Crystallization and preliminary X-ray diffraction analysis of West Nile virus

Bärbel Kaufmann a, Pavel Plevka a, Richard J Kuhn a, Michael G Rossmann a,*
PMCID: PMC2864692  PMID: 20445259

Crystals of infectious West Nile virus were obtained and diffracted at best to about 25 Å resolution. Preliminary analysis of the diffraction pattern suggested tight hexagonal packing of the intact virus.

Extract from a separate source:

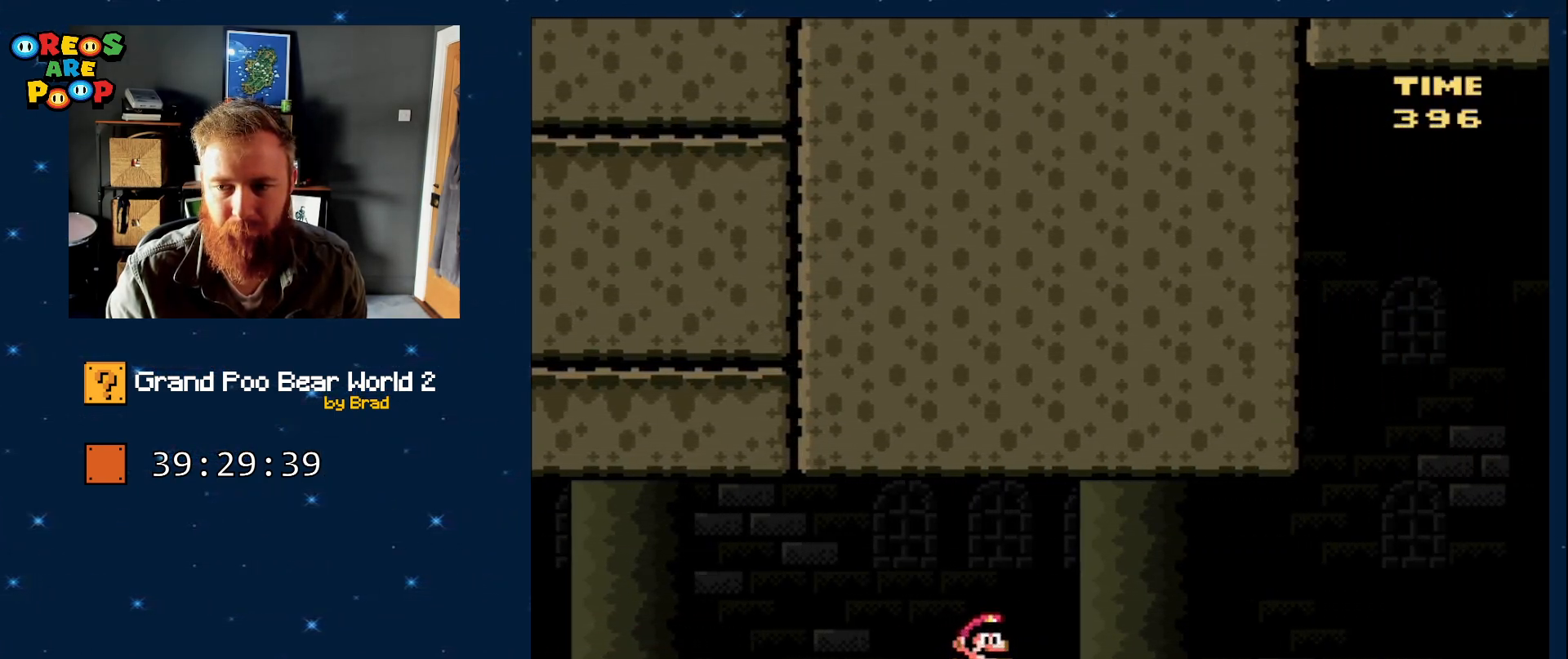
{"buttons": ["B", "Y", "DPAD_RIGHT"], "events": [[467, "B", "down"]]}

Keywords: West Nile virus, flaviviruses

Abstract

West Nile virus, a human pathogen, is closely related to other medically important flaviviruses of global impact such as dengue virus. The infectious virus was purified from cell culture using polyethylene glycol (PEG) precipitation and density-gradient centrifugation. Thin amorphously shaped crystals of the lipid-enveloped virus were grown in quartz capillaries equilibrated by vapor diffusion. Crystal diffraction extended at best to a resolution of about 25 Å using synchrotron radiation. A preliminary analysis of the diffraction images indicated that the crystals had unit-cell parameters a ≃ b ≃ 480 Å, γ = 120°, suggesting a tight hexagonal packing of one virus particle per unit cell.

1. Introduction

West Nile virus (WNV), a member of the Flaviviridae family, is closely related to other arthropod-borne and medically relevant viruses such as dengue, tick-borne encephalitis, Japanese encephalitis and yellow fever viruses. The positive-strand RNA genome encodes three structural proteins: the capsid protein (C), the precursor membrane protein (prM, which is proteolytically cleaved into pr and M during virus maturation) and the envelope protein (E). Mature West Nile virions are roughly spherical, with a diameter of about 495 Å. Their nucleocapsid core, consisting of RNA (∼11 kb) and C protein (∼12 kDa), is encapsidated by a host-derived lipid bilayer and an outer protein shell composed of the membrane-anchored glyco­proteins M (∼8 kDa) and E (∼54 kDa).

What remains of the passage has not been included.